Capítulo 1. Donde todo empieza.

-        Adam, Adam, despierta. Vamos a llegar tarde.

-        Vale, ya voy, ya voy.

Son las 11:30 de la mañana, hoy se me han pegado un poco las sábanas, pero he de decir que ha sido culpa del insomnio, que ha decidido venir a visitarme. Se me olvidaba que anoche quedé con mi compañera de piso en ir a buscar a su hermana a la estación, que venía a pasar unos días a casa. Tengo que dejar de hacer promesas a partir de las dos de la madrugada, de las cuales acabo siempre arrepintiéndome por la mañana. Su hermana llega dentro de dos horas, pero mi querida compañera es un poco maniática de la puntualidad y siempre quiere llegar una hora antes al sitio, cosa que yo siempre veo absurda. Me ducho, desayuno, recojo mi habitación y me visto. Sudadera, camiseta, vaqueros caídos, zapatillas DC, colonia de Hugo Boss y mis Ray-Ban colgadas de la camiseta.
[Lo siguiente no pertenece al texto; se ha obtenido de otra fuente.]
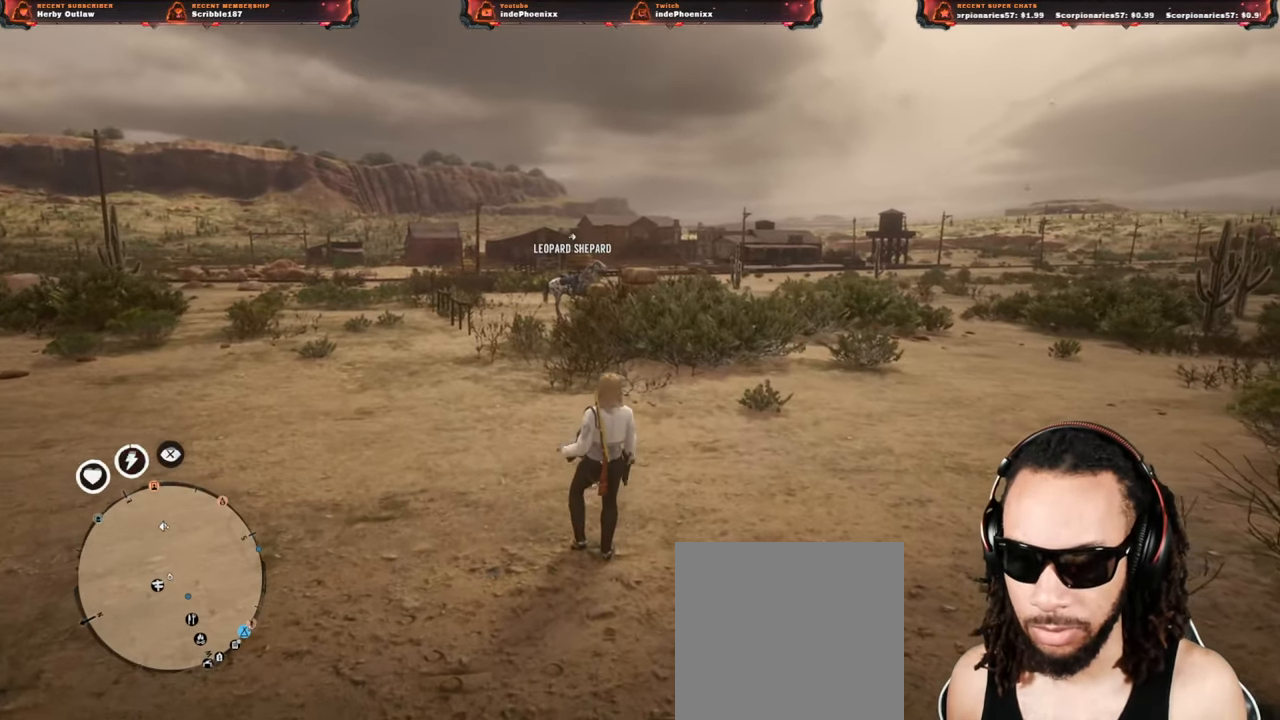
{"buttons": [], "left_stick": "center", "right_stick": "center", "events": []}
Tengo aún tiempo de sobra hasta que haya que salir. Enciendo el portátil, reviso el correo, esperando buenas noticias que nunca llegan. Leo la prensa, para saber qué ha ocurrido en el mundo y llegar a la conclusión de siempre, el mundo sigue siendo un asco. Entro en Facebook, y solamente una fastidiosa invitación a un juego, que rechazo instantáneamente. En el móvil tampoco hay nada, ni llamadas, ni un mísero mensaje de publicidad de mi operadora. Definitivamente, esta mañana no la recordaré por estar muy solicitado socialmente.

Mientras espero que mi compañera termine de arreglarse, pongo música. Suenan alto The Killers, los vecinos son personas mayores, y los pobres no tienen ya mucha capacidad auditiva, lo que es una ventaja a la hora de poner música y montar fiestas en casa. Mi compañera pasa por delante de la puerta de mi habitación, corriendo, con una toalla enrollada en la cabeza y otra en el cuerpo. Ya he llegado acostumbrarme, ya ha pasado un año conviviendo con ella, pero al principio no puedo negar que no la seguía con la mirada. Se llama Dafne, pelo liso y largo rubio, ojos claros increíbles, el tipo de chica que siempre me ha gustado. Agradable, simpática, inteligente, estudia y trabaja, pero como todas, tiene sus manías.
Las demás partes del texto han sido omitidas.